» **DIRECTIVE**: Starting at the top of the records and ending after the line that contains "h=4 m=58 s=46", rewrite each line with "clock" changed to "timepiece" and all else unchanged. Leave the pictures out.
****
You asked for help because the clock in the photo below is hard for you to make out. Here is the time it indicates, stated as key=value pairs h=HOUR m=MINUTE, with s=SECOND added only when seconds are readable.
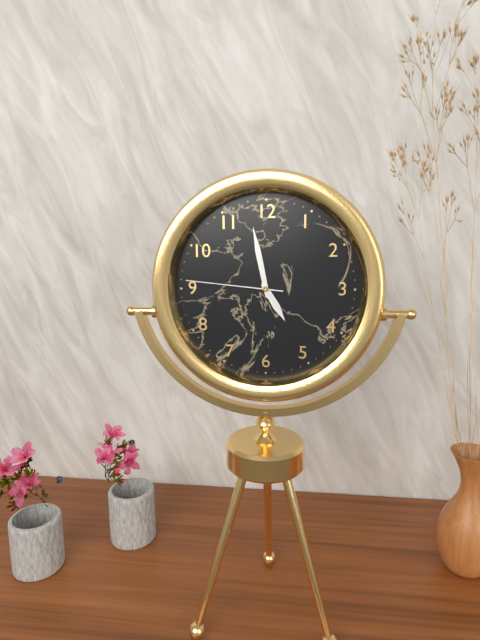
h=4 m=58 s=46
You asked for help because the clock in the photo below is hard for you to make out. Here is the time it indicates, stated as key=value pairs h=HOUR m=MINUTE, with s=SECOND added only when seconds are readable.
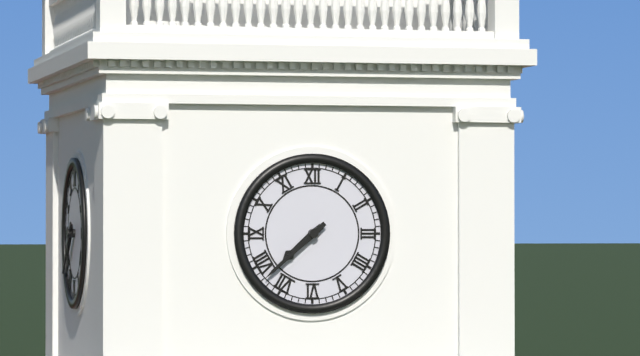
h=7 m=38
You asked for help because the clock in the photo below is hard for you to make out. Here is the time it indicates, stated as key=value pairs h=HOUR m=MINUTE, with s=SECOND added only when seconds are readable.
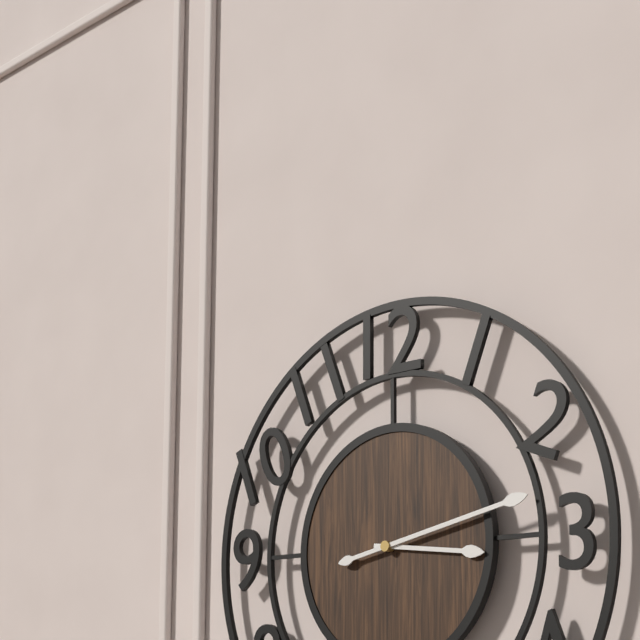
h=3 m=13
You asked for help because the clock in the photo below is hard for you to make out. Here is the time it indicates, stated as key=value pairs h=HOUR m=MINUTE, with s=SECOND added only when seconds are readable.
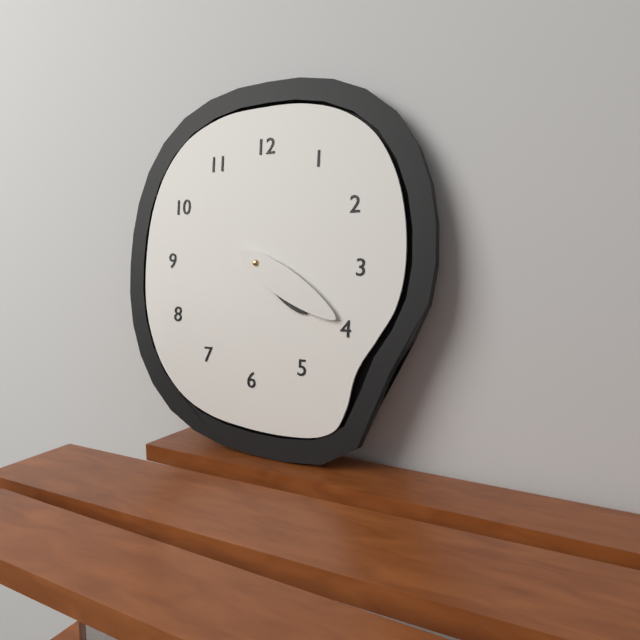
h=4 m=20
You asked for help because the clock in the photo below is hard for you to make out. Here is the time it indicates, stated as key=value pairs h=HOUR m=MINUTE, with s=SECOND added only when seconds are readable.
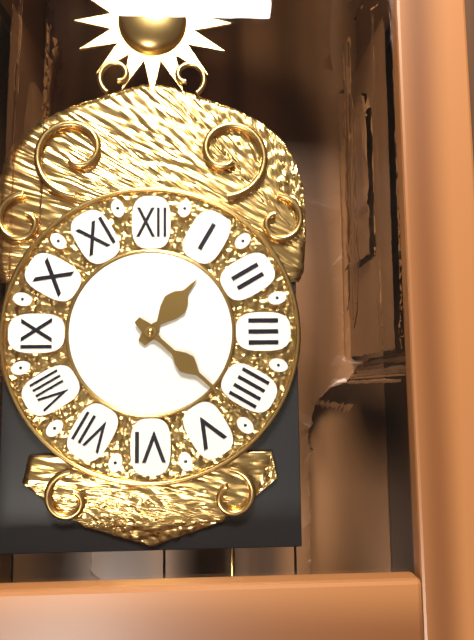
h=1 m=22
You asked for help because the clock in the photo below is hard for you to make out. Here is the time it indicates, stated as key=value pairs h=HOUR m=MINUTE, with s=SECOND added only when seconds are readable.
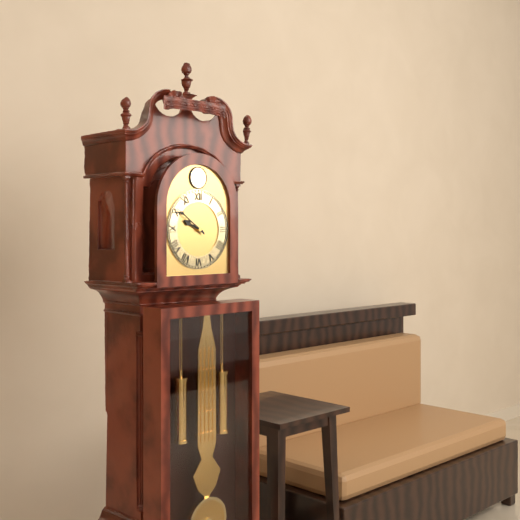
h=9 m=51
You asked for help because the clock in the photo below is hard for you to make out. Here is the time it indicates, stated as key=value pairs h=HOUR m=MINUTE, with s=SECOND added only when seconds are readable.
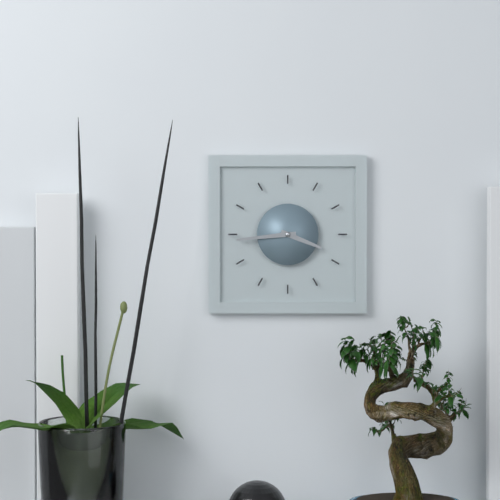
****
» **EXERCISE OUTPUT**:
You asked for help because the timepiece in the photo below is hard for you to make out. Here is the time it indicates, stated as key=value pairs h=HOUR m=MINUTE, with s=SECOND added only when seconds are readable.
h=4 m=58 s=46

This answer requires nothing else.